== DATA FOR ANALYSIS ==
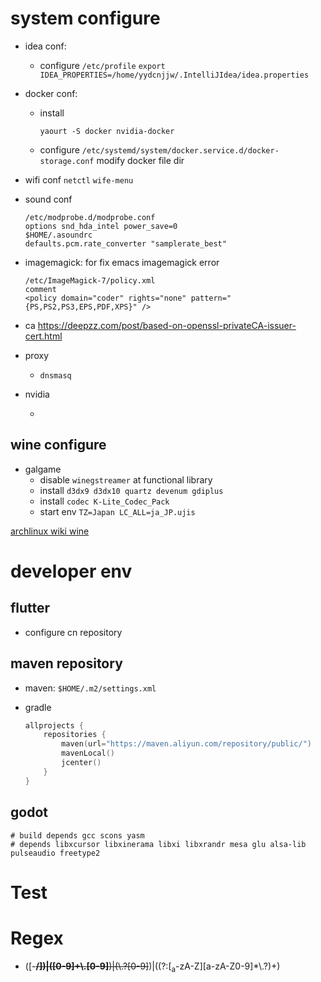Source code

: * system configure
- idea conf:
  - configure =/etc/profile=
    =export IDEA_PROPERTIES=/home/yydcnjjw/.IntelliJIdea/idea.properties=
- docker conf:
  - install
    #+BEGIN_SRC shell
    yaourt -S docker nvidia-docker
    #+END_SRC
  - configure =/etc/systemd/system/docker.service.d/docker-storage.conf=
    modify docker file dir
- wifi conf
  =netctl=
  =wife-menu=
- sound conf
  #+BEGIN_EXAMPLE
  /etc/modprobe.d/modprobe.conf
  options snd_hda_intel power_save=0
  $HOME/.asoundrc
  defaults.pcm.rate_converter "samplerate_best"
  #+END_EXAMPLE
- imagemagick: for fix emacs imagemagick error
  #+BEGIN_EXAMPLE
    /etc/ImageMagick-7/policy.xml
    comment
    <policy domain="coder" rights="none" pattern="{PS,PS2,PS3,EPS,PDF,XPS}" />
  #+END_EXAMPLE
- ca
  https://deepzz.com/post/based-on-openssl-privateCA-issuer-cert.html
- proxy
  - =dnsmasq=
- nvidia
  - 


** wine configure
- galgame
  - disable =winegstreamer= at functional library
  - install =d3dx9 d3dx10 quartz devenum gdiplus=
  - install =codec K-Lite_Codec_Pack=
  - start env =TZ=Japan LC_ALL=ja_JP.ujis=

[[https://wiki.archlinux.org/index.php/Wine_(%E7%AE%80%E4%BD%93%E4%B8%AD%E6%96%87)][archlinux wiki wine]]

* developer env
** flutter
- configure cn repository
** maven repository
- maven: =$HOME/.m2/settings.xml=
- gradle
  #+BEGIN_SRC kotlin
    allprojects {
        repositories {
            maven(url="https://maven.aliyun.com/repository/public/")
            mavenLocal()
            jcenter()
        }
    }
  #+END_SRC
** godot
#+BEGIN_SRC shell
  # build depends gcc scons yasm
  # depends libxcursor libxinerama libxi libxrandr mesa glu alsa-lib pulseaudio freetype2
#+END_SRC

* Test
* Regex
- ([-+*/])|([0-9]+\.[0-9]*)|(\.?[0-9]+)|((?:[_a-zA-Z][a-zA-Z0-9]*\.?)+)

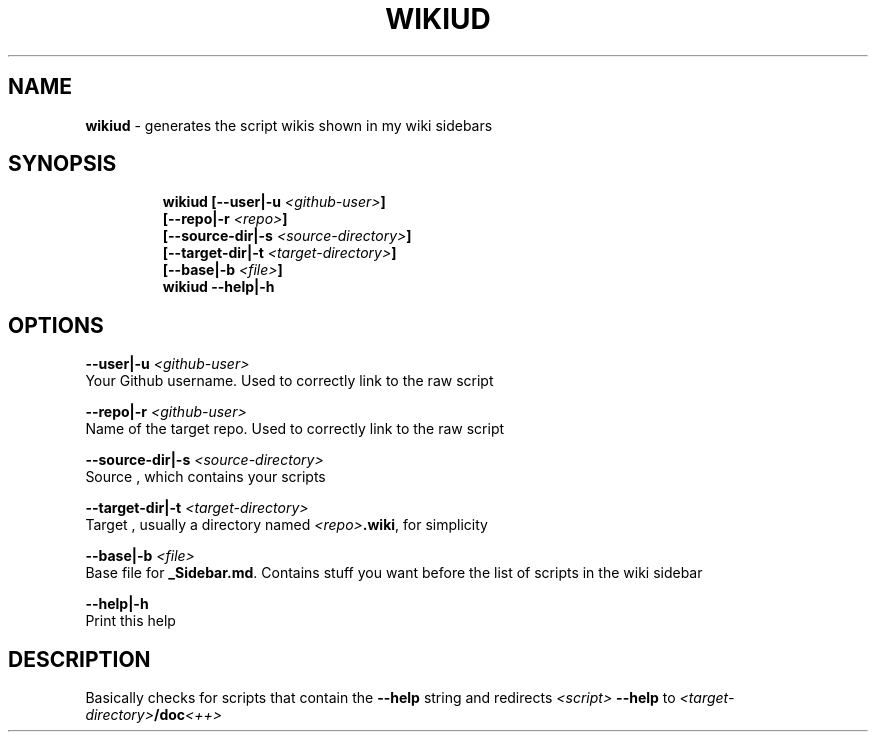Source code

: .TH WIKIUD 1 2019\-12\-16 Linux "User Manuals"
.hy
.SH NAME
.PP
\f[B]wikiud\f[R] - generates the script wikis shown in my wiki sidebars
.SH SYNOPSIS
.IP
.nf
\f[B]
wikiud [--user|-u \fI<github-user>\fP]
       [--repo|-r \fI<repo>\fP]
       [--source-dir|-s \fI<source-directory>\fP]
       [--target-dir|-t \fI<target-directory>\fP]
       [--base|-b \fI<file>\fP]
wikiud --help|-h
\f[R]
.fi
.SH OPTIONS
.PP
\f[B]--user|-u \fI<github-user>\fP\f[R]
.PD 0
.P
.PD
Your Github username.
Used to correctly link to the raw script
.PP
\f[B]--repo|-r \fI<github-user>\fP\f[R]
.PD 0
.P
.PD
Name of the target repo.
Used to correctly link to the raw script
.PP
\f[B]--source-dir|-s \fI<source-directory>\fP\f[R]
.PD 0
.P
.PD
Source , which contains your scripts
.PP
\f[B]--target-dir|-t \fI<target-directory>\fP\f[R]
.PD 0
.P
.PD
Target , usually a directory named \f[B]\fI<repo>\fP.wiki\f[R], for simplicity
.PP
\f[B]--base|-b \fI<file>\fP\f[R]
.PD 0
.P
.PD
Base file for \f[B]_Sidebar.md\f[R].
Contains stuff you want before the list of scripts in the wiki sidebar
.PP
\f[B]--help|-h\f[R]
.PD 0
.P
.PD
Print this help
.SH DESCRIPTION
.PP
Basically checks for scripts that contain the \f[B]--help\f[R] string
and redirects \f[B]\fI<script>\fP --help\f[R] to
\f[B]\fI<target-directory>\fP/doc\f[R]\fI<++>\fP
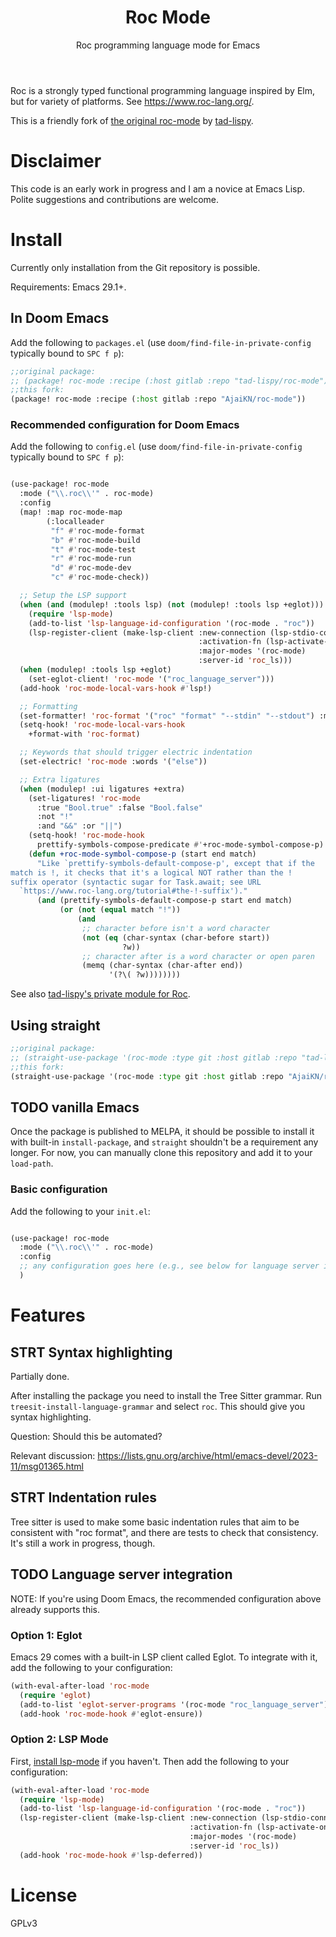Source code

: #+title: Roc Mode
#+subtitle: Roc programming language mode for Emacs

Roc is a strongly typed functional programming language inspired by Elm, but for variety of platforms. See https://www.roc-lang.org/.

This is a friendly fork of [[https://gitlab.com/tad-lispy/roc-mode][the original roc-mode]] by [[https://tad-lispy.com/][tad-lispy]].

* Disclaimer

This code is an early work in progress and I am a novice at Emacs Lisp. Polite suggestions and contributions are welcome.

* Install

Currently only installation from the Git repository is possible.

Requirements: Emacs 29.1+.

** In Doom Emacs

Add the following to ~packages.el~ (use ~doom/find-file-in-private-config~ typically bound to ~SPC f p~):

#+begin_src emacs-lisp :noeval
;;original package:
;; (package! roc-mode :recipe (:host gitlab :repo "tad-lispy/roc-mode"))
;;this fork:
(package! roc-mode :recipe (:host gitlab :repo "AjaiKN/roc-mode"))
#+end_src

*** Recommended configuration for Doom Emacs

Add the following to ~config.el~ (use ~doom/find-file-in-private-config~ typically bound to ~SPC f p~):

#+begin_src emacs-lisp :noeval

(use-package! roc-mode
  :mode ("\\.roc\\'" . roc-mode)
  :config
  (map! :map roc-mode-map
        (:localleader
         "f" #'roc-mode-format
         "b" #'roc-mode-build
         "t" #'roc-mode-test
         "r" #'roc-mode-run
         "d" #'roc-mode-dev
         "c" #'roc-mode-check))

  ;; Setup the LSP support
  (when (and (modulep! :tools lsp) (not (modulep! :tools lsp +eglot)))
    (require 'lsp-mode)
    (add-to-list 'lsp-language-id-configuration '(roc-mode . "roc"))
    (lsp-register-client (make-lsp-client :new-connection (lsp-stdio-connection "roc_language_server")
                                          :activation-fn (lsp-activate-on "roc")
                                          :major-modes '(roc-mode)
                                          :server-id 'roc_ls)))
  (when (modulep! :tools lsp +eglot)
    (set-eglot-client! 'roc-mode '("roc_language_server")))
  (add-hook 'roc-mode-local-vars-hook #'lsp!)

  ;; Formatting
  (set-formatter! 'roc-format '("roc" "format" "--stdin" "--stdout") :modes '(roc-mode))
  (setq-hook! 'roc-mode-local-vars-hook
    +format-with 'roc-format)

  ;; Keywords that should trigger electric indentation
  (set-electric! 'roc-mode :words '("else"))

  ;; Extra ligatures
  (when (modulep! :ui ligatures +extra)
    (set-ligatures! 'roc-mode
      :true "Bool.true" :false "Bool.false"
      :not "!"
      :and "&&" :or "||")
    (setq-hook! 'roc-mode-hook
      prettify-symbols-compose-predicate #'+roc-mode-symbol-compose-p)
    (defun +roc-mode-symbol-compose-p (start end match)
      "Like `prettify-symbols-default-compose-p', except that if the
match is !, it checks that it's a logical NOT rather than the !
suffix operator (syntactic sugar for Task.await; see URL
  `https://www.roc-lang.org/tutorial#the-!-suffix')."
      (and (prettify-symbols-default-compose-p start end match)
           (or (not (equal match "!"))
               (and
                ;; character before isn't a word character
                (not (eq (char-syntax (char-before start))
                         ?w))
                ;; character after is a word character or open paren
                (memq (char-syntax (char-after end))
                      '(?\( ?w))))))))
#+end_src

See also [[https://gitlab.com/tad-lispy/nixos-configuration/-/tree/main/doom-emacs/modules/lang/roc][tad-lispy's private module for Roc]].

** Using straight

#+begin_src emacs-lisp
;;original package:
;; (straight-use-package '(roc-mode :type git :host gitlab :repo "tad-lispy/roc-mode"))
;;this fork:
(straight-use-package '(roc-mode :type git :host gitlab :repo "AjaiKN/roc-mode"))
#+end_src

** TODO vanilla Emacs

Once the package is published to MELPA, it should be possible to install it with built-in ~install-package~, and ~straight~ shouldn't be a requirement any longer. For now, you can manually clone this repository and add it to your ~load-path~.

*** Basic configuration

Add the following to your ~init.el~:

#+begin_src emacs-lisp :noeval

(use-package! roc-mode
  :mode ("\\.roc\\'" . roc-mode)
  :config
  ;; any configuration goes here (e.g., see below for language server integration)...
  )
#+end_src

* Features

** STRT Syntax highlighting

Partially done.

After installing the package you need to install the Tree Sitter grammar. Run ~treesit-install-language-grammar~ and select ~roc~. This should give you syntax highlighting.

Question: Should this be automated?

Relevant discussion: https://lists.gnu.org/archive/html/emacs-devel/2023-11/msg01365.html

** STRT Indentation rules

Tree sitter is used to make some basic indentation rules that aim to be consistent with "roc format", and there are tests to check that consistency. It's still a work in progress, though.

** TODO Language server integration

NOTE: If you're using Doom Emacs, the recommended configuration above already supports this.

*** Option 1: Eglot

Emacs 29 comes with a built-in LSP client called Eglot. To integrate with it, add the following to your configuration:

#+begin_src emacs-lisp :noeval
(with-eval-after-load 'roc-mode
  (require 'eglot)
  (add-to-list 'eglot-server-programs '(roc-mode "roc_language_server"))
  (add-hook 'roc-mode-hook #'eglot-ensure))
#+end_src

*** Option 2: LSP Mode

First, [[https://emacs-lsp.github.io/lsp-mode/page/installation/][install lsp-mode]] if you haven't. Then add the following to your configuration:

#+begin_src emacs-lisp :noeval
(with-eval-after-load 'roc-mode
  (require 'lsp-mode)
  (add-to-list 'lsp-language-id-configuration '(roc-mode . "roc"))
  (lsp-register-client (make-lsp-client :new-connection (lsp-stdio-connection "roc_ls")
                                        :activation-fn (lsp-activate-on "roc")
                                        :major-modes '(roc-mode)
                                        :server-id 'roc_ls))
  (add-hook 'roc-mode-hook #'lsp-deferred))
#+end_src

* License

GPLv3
===
From the data above, count the lines that hold the string "bound". Reply with only that number.

2